◆ YOUR GOAL: Show every line of the data where the word "lines" can be found.

◆ INFORMATION:
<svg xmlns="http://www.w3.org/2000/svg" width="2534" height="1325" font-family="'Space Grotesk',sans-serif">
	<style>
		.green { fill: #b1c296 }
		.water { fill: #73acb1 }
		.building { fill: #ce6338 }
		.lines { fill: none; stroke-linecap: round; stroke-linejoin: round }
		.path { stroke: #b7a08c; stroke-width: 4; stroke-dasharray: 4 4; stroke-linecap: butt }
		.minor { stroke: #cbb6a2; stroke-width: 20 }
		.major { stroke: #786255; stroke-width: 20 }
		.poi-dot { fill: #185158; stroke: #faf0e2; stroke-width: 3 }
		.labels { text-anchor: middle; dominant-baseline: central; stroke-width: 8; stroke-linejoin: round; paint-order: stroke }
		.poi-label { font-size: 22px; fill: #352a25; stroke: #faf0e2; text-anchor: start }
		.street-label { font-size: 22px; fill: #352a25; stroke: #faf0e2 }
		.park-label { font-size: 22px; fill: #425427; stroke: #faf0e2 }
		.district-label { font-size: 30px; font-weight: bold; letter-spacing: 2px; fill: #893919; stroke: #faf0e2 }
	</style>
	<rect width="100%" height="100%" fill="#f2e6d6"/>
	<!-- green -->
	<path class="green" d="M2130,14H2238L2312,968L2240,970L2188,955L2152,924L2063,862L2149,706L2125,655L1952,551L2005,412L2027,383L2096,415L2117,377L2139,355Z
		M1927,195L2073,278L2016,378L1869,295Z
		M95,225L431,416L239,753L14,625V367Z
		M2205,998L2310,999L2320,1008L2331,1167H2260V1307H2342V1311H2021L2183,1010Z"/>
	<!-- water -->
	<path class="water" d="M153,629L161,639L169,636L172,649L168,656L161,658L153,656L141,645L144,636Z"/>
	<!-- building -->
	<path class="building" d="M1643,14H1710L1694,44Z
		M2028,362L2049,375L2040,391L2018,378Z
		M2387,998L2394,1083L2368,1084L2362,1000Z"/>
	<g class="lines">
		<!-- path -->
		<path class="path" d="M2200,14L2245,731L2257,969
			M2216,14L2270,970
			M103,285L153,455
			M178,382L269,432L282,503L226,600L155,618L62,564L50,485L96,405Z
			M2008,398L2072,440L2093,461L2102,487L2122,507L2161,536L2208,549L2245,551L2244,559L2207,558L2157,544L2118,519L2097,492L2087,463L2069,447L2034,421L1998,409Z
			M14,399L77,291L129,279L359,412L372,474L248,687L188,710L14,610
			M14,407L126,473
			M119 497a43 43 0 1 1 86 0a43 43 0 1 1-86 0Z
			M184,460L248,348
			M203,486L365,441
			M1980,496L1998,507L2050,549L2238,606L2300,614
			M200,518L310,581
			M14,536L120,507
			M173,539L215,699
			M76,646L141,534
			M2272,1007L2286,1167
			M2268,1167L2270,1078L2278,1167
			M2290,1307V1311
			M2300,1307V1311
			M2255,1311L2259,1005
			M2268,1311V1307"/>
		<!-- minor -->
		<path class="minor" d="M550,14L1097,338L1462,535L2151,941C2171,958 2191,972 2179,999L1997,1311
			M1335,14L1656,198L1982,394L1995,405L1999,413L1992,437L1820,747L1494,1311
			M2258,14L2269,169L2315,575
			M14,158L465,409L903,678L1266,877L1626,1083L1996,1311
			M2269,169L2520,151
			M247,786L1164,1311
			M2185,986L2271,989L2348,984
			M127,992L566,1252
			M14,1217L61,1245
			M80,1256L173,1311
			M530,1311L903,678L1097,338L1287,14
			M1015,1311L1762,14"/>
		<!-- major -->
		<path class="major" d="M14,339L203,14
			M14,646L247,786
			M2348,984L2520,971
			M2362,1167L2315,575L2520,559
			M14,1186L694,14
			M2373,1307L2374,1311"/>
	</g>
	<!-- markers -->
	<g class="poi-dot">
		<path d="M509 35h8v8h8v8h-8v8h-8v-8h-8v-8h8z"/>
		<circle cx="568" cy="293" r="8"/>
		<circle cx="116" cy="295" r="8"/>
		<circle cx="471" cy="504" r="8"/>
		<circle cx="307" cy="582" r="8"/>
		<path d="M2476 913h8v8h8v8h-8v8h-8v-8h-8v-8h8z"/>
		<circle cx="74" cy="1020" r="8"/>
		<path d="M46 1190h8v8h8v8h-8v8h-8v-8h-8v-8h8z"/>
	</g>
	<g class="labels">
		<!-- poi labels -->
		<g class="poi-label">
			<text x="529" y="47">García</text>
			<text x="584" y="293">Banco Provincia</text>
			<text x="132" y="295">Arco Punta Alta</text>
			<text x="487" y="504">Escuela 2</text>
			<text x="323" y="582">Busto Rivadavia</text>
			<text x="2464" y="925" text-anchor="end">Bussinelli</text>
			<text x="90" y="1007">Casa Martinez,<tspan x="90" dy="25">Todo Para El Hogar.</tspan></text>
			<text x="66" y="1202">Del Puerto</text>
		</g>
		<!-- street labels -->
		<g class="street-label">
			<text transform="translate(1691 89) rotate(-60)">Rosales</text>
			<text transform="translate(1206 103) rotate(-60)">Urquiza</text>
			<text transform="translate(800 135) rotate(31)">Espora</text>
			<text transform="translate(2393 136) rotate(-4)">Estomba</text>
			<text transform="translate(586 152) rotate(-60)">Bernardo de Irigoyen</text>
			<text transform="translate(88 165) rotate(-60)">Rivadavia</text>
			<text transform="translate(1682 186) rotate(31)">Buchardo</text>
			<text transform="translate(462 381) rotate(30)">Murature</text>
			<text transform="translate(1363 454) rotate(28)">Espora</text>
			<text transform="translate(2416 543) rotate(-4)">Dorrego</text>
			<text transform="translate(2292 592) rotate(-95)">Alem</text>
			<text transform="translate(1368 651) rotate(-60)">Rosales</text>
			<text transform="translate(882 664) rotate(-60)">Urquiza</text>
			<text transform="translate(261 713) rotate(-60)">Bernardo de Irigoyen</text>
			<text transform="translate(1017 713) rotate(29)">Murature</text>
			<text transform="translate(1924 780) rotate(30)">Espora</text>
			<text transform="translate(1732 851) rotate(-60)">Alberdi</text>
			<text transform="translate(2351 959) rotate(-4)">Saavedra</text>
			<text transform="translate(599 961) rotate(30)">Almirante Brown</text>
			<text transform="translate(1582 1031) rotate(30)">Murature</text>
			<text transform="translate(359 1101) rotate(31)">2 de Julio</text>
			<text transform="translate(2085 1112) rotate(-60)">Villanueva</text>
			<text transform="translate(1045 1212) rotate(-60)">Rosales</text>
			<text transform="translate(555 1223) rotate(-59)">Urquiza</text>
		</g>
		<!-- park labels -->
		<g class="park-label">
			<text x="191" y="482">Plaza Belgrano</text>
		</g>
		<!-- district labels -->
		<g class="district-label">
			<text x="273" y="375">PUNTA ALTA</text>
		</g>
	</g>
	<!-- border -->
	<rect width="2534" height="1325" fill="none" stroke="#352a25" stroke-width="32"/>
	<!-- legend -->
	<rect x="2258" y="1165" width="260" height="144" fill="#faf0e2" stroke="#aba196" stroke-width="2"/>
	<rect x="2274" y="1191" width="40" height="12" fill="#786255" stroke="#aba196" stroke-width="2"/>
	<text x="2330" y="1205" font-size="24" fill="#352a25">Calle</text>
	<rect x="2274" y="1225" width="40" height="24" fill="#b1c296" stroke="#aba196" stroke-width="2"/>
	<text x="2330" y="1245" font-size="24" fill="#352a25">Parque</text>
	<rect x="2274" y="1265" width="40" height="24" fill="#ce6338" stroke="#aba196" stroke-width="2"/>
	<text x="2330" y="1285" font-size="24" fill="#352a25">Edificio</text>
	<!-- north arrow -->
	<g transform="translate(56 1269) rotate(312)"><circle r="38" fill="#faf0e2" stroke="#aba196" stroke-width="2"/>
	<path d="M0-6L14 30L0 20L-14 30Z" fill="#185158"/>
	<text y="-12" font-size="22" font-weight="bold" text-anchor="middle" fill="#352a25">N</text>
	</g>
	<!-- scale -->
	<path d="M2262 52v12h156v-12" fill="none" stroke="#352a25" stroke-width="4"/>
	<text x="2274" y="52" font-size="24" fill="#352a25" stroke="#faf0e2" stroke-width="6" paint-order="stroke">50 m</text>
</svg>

◆ RESPONSE AREA:
		.lines { fill: none; stroke-linecap: round; stroke-linejoin: round }
	<g class="lines">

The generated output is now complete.